** Opening Provided material block **

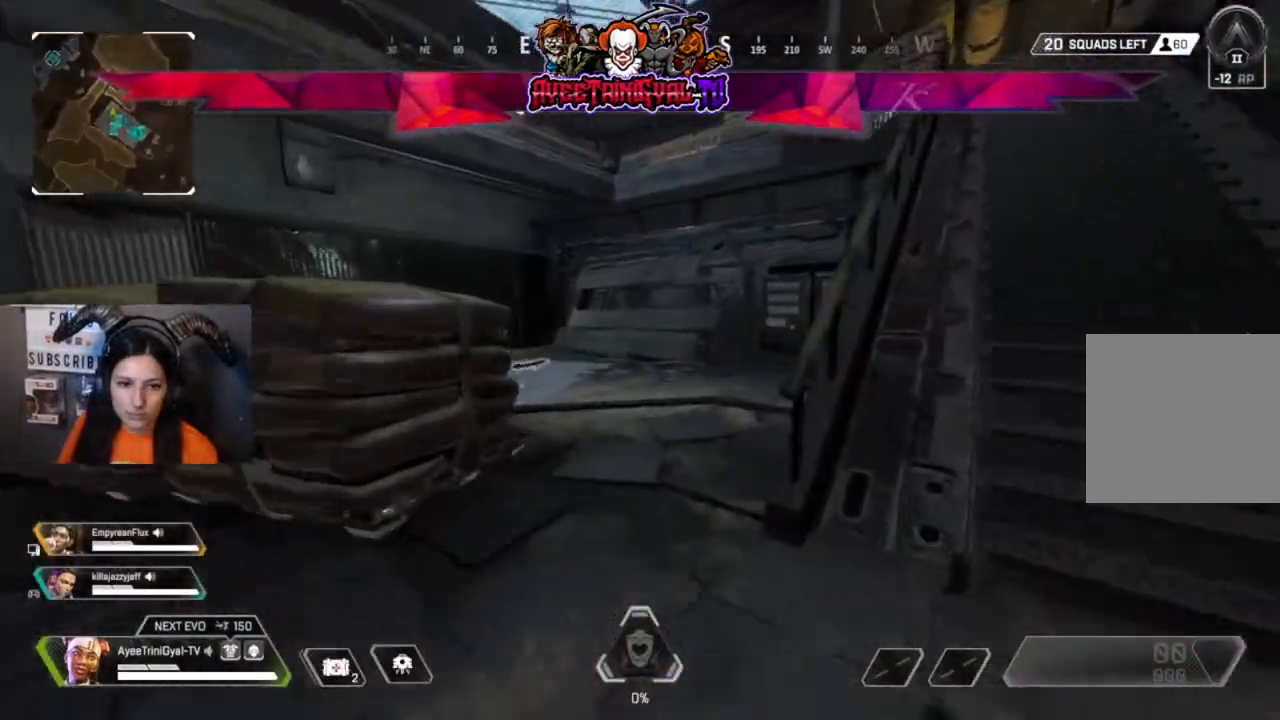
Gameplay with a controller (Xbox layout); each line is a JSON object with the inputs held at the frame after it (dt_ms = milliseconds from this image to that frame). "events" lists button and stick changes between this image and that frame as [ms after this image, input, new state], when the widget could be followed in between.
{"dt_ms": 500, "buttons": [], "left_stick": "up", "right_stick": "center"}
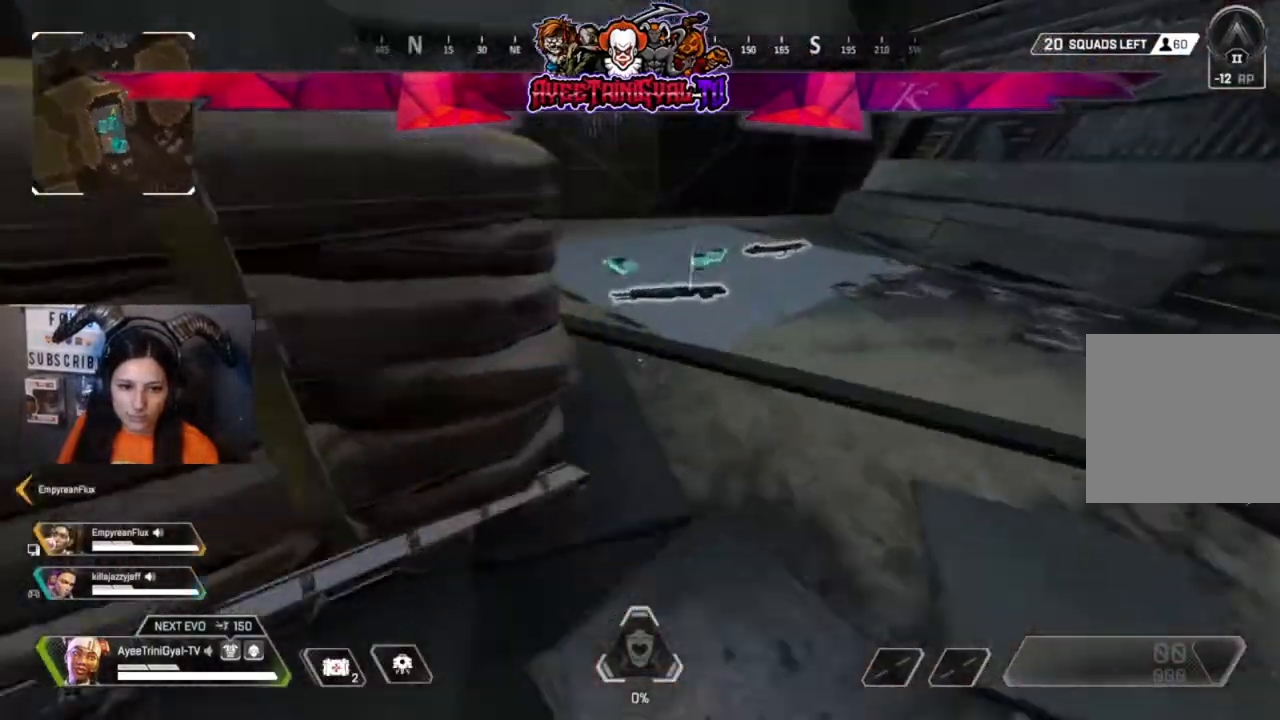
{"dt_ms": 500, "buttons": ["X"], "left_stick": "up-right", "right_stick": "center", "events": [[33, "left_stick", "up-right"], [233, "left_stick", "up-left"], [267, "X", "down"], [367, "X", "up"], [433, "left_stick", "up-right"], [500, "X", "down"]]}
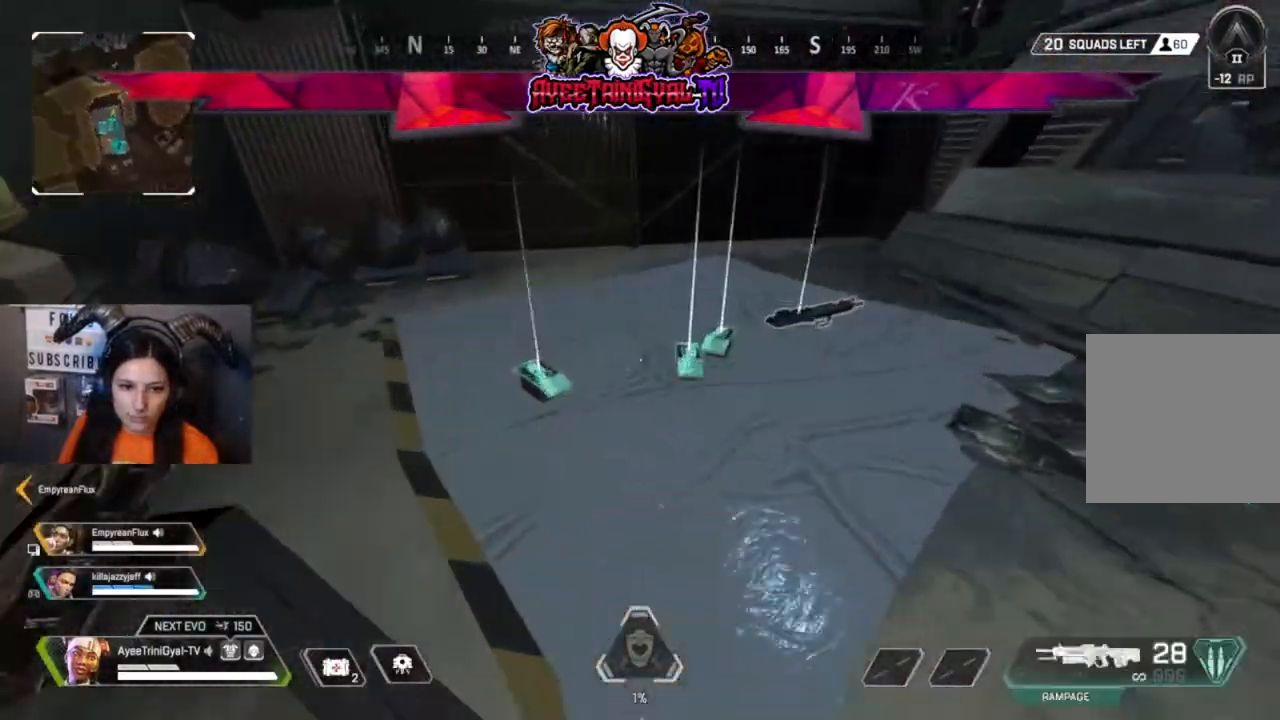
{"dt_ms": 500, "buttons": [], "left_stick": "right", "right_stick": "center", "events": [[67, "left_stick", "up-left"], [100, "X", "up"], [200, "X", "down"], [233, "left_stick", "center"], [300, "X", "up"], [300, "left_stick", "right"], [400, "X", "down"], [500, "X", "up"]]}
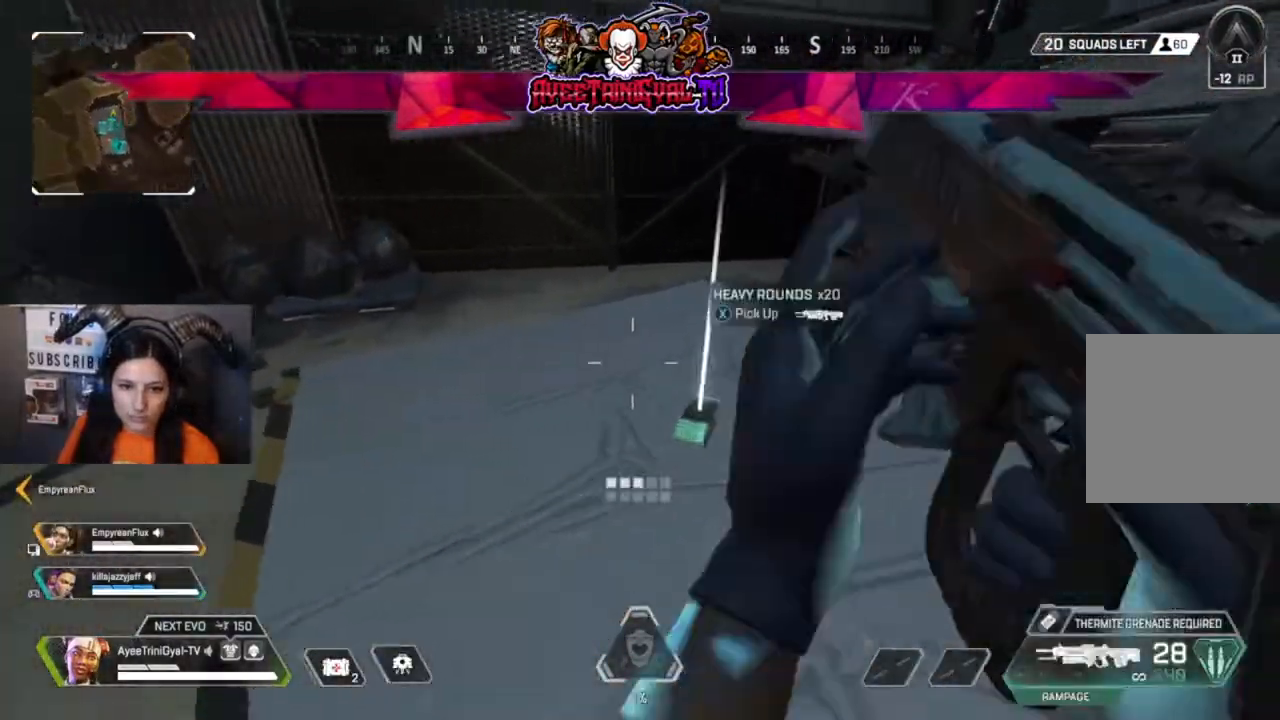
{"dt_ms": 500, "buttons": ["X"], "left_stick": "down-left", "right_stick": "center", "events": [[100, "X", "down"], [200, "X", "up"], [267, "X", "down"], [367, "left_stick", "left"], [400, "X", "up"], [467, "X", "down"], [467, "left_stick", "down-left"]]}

** Closing Provided material block **

## What you are asked to do:
Leaving out the pictures, output each line above exactly as it is.

## Result for this task:
Gameplay with a controller (Xbox layout); each line is a JSON object with the inputs held at the frame after it (dt_ms = milliseconds from this image to that frame). "events" lists button and stick changes between this image and that frame as [ms after this image, input, new state], when the widget could be followed in between.
{"dt_ms": 500, "buttons": [], "left_stick": "up", "right_stick": "center"}
{"dt_ms": 500, "buttons": ["X"], "left_stick": "up-right", "right_stick": "center", "events": [[33, "left_stick", "up-right"], [233, "left_stick", "up-left"], [267, "X", "down"], [367, "X", "up"], [433, "left_stick", "up-right"], [500, "X", "down"]]}
{"dt_ms": 500, "buttons": [], "left_stick": "right", "right_stick": "center", "events": [[67, "left_stick", "up-left"], [100, "X", "up"], [200, "X", "down"], [233, "left_stick", "center"], [300, "X", "up"], [300, "left_stick", "right"], [400, "X", "down"], [500, "X", "up"]]}
{"dt_ms": 500, "buttons": ["X"], "left_stick": "down-left", "right_stick": "center", "events": [[100, "X", "down"], [200, "X", "up"], [267, "X", "down"], [367, "left_stick", "left"], [400, "X", "up"], [467, "X", "down"], [467, "left_stick", "down-left"]]}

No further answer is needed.